A handy chronology of events is set out in Muriel Newman’s excellent article “The New Normal”. Dr Newman parses Professor Gibson’s research and asks why the PM needed to out-do Australia and the rest of the world.
The Otago modellers who helped to precipitate the Captain’s Call are now calling for a public enquiry, saying they have no idea which bans worked and which did not. While a Royal Commission is essential, it is already painfully clear that the bans that caused the most damage made the least contribution to the elimination strategy. Based on current evidence, my prediction is that the enquiry will find:
Calculation of the economic damage shares is straightforward. The Treasury’s scenarios were based on the assumption that alert level 4 lowered New Zealand’s economic activity (GDP) by 40%, level 3 by 25%, level 2 by 10-15% and level 1 by 5-10%.
NZ Health Outcomes
Countries in most parts of the world have no reason to “envy” New Zealand’s Covid-19 results during Lockdown.
The Global Health Security Index which considers pandemic threats has just been published. Unfortunately NZ scores approximately half marks (54/100), coming in 35th in the world rankings – far behind Australia.

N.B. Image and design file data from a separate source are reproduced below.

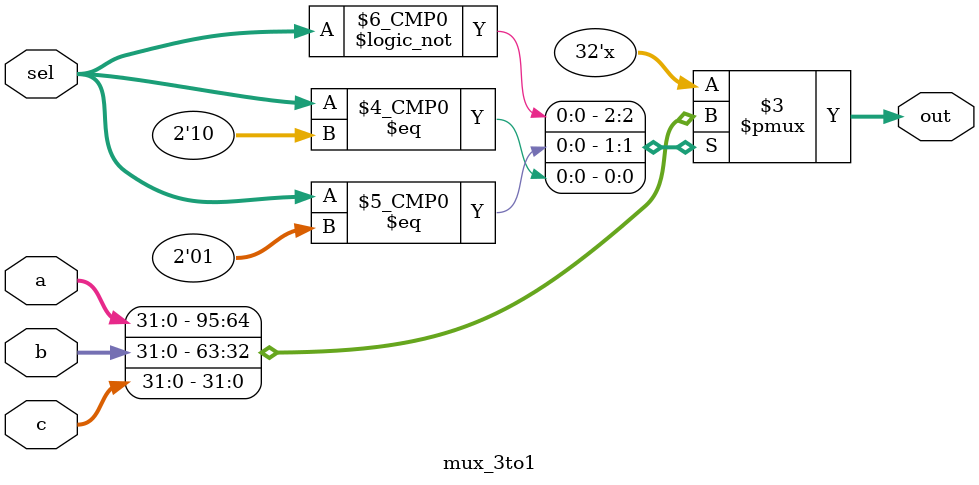
<source format=v>
module mux_3to1 #(
    parameter WORD_SIZE = 32
)(
    input  wire [1:0]           sel,
    input  wire [WORD_SIZE-1:0] a,
    input  wire [WORD_SIZE-1:0] b,
    input  wire [WORD_SIZE-1:0] c,
    output reg [WORD_SIZE-1:0] out
);

    always @(*) begin
        case (sel)
            2'b00:   out = a;
            2'b01:   out = b;
            2'b10:   out = c;
            default: out = {WORD_SIZE{1'bx}};
        endcase
    end

endmodule

</source>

This poor result reflects badly on the actual delivery of measures like contact tracing, testing, border control and the Lockdown within New Zealand. Unlike Ms Ardern’s endless self-congratulatory comments, this objective assessment is both transparent and data-based.
The table below shows that New Zealand’s performance has been well below average in the Asia-Pacific Region that we inhabit (along with about one-third of the world’s population). We experienced 4 deaths per million of population, which is higher than the median figure for the Region. Our 301 cases per million was the highest of all the reported 20 countries in the Region, with the sole exception of Singapore.
By any relevant criterion, our public health delivery and results have been sub-standard.
Economic Impacts
As a direct result of the Captain’s Call for the world’s most stringent Lockdown, we have “inherited the wind” (Proverbs 11:29). Authoritative commentators predict that most counties’ economic damage and job losses will be largely proportional to the stringency of their respective pandemic responses.
In the second week of our Lockdown the International Monetary Fund forecast that the New Zealand economy would shrink by no less that 7.2% this fiscal year. Its Global Economic Report suggested that New Zealand will see the world’s biggest economic contraction outside Europe, except for Venezuela.
More recently, the OECD says the New Zealand lockdown had brought a number of sectors to a sudden stop in the three months to the end of June and it projected the country’s GDP would shrink by nearly 9%. It expects Australia’s economy to contract by only 5%. It is more pessimistic about New Zealand’s economic prospects than many other countries, because our Covid-19 responses were so much more extreme.
So, this calamitous Captain’s Call delivered rather ordinary public health results and a truly terrible economy. Can any thinking voter possibly believe that we are now “the envy of the world”?
[1] A measure of the overall number of deaths compared with normal trends.